M-12: Scaling Microstructure-dependent Mechanical Properties to Bulk Material Properties Using 3D Convolutional Neural Networks: Laura Vietz1; Carter Cocke1; Ashley Spear1; 1University of Utah
    Experimentally characterizing bulk mechanical behavior for certain materials, including nuclear materials used in harsh operating environments, can be challenging and cost prohibitive. In such cases, characterization efforts might be limited to small-scale testing, which can exhibit size effects for sample sizes below that of a representative volume element (RVE), or the smallest volume of material above which a property of interest converges to that of bulk material. Volumes smaller than the RVE, called statistical volume elements (SVEs), exhibit scattered responses. This research aims to link microstructure-dependent SVE-derived properties to bulk material properties by coupling high-throughput numerical simulation with machine learning. SVE microstructures are simulated using an elasto-viscoplastic fast Fourier transform code. Three-dimensional images of the SVE microstructures and their corresponding mechanical responses are used to train a convolutional neural network to predict bulk mechanical response. This research could enable cost-effective methods for characterizing bulk materials by testing micro/nanoscale specimens.

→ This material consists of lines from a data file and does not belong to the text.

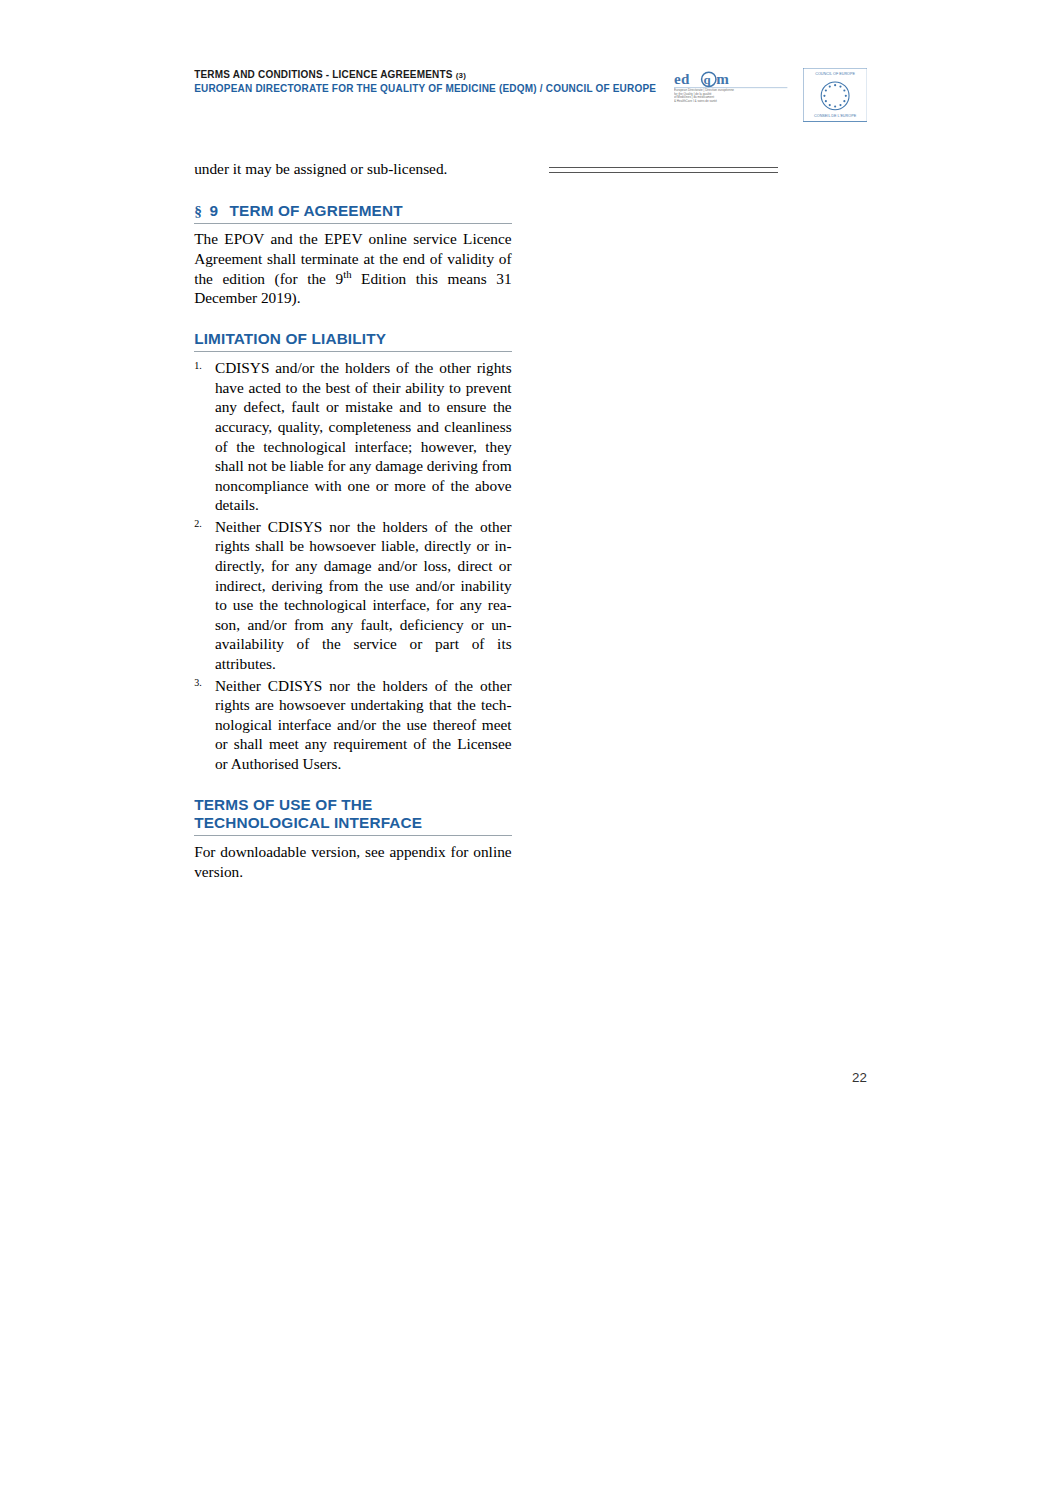TERMS AND CONDITIONS - LICENCE AGREEMENTS (3)
EUROPEAN DIRECTORATE FOR THE QUALITY OF MEDICINE (EDQM) / COUNCIL OF EUROPE
ed q m European Directorate | Direction européenne for the Quality | de la qualité of Medicines | du médicament & HealthCare | & soins de santé COUNCIL OF EUROPE CONSEIL DE L'EUROPE
under it may be assigned or sub-licensed.
§9 TERM OF AGREEMENT
The EPOV and the EPEV online service Licence Agreement shall terminate at the end of validity of the edition (for the 9th Edition this means 31 December 2019).
LIMITATION OF LIABILITY
CDISYS and/or the holders of the other rights have acted to the best of their ability to prevent any defect, fault or mistake and to ensure the accuracy, quality, completeness and cleanliness of the technological interface; however, they shall not be liable for any damage deriving from noncompliance with one or more of the above details.
Neither CDISYS nor the holders of the other rights shall be howsoever liable, directly or indirectly, for any damage and/or loss, direct or indirect, deriving from the use and/or inability to use the technological interface, for any reason, and/or from any fault, deficiency or unavailability of the service or part of its attributes.
Neither CDISYS nor the holders of the other rights are howsoever undertaking that the technological interface and/or the use thereof meet or shall meet any requirement of the Licensee or Authorised Users.
TERMS OF USE OF THE TECHNOLOGICAL INTERFACE
For downloadable version, see appendix for online version.
22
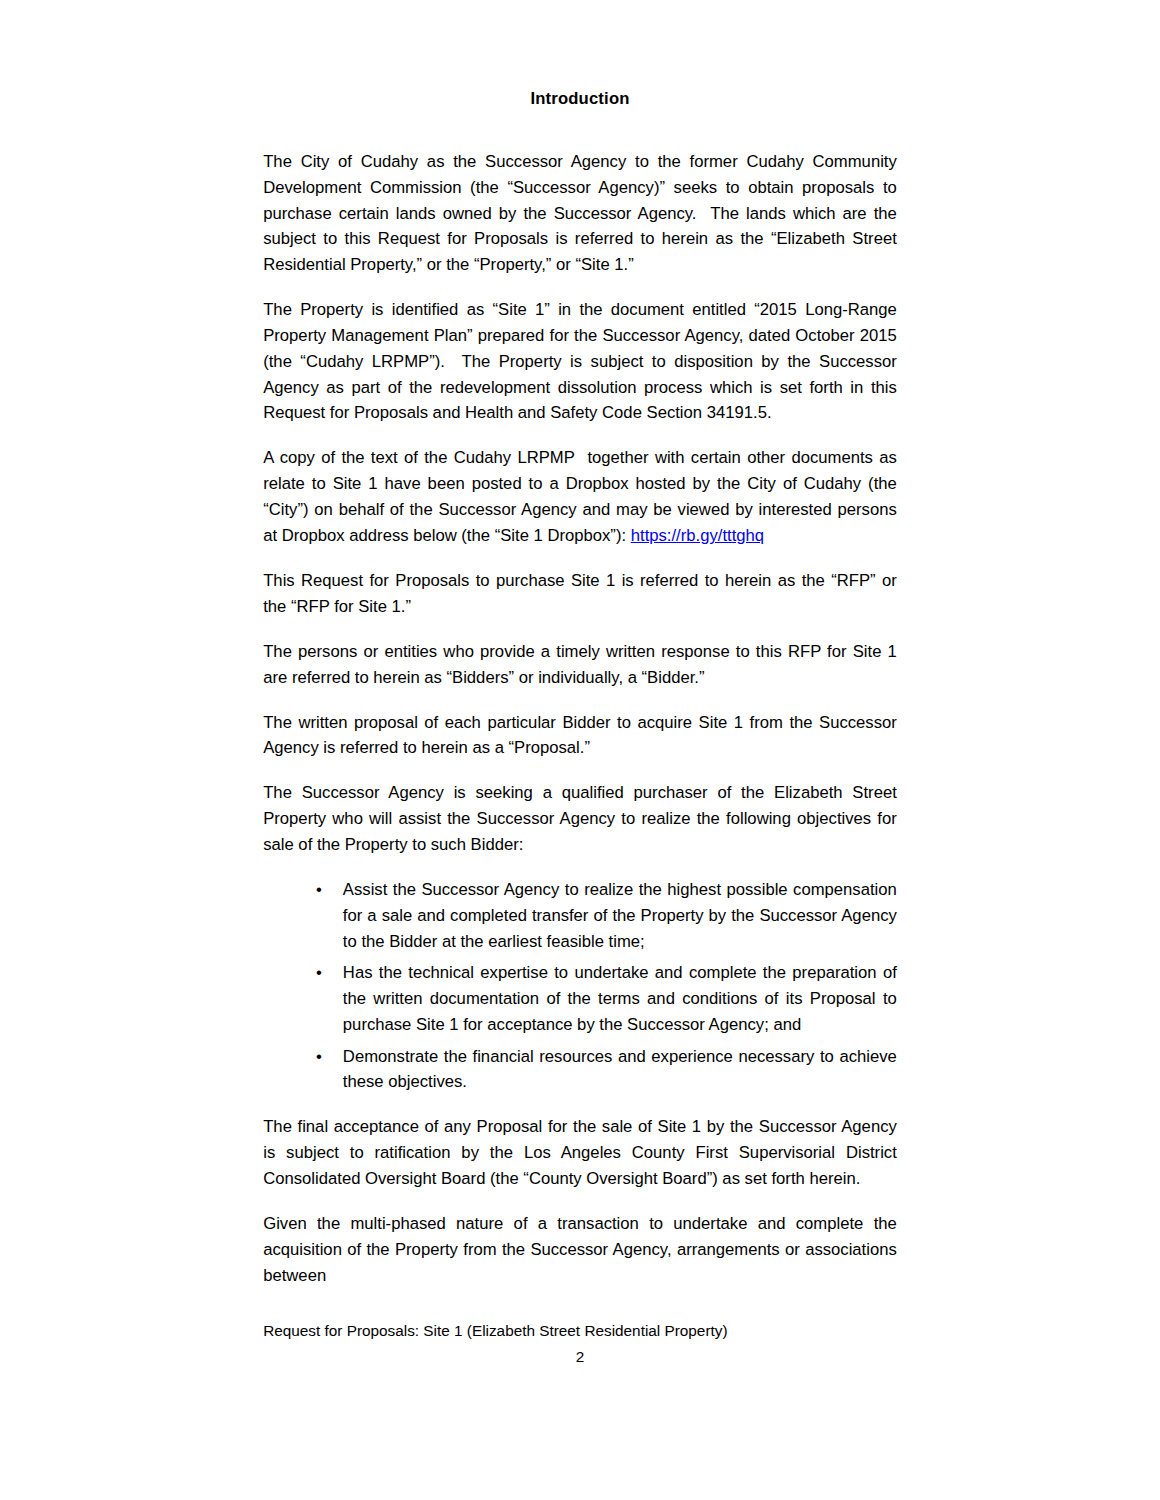Introduction
The City of Cudahy as the Successor Agency to the former Cudahy Community Development Commission (the “Successor Agency)” seeks to obtain proposals to purchase certain lands owned by the Successor Agency. The lands which are the subject to this Request for Proposals is referred to herein as the “Elizabeth Street Residential Property,” or the “Property,” or “Site 1.”
The Property is identified as “Site 1” in the document entitled “2015 Long-Range Property Management Plan” prepared for the Successor Agency, dated October 2015 (the “Cudahy LRPMP”). The Property is subject to disposition by the Successor Agency as part of the redevelopment dissolution process which is set forth in this Request for Proposals and Health and Safety Code Section 34191.5.
A copy of the text of the Cudahy LRPMP together with certain other documents as relate to Site 1 have been posted to a Dropbox hosted by the City of Cudahy (the “City”) on behalf of the Successor Agency and may be viewed by interested persons at Dropbox address below (the “Site 1 Dropbox”): https://rb.gy/tttghq
This Request for Proposals to purchase Site 1 is referred to herein as the “RFP” or the “RFP for Site 1.”
The persons or entities who provide a timely written response to this RFP for Site 1 are referred to herein as “Bidders” or individually, a “Bidder.”
The written proposal of each particular Bidder to acquire Site 1 from the Successor Agency is referred to herein as a “Proposal.”
The Successor Agency is seeking a qualified purchaser of the Elizabeth Street Property who will assist the Successor Agency to realize the following objectives for sale of the Property to such Bidder:
Assist the Successor Agency to realize the highest possible compensation for a sale and completed transfer of the Property by the Successor Agency to the Bidder at the earliest feasible time;
Has the technical expertise to undertake and complete the preparation of the written documentation of the terms and conditions of its Proposal to purchase Site 1 for acceptance by the Successor Agency; and
Demonstrate the financial resources and experience necessary to achieve these objectives.
The final acceptance of any Proposal for the sale of Site 1 by the Successor Agency is subject to ratification by the Los Angeles County First Supervisorial District Consolidated Oversight Board (the “County Oversight Board”) as set forth herein.
Given the multi-phased nature of a transaction to undertake and complete the acquisition of the Property from the Successor Agency, arrangements or associations between
Request for Proposals: Site 1 (Elizabeth Street Residential Property)
2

M-13: Synthetic Data-assisted Unsupervised Domain Adaptation for Hierarchical Microstructure Reconstruction: Ali Durmaz1; Muhammad Karim1; Oleg Shchyglo2; Akhil Thomas1; Chris Eberl3; 1Fraunhofer IWM; 2Ruhr-Universität Bochum; 3University of Freiburg
    In materials science, a variety of full-field simulation tools are available which provide solid estimates of crystal growth or damaging processes. While these rule-based approaches currently do not model relations comprehensively, they can provide synthetic and low-cost data to train statistical models along with real-world data. The presented work utilizes synthetic data from phase-field simulations of martensite formation along with corresponding experimental micrographs to improve the analysis of the latter. Specifically, the image segmentation of prior austenite grain boundaries is tackled, which has implications for a range of different materials properties such as crack growth in fatigue.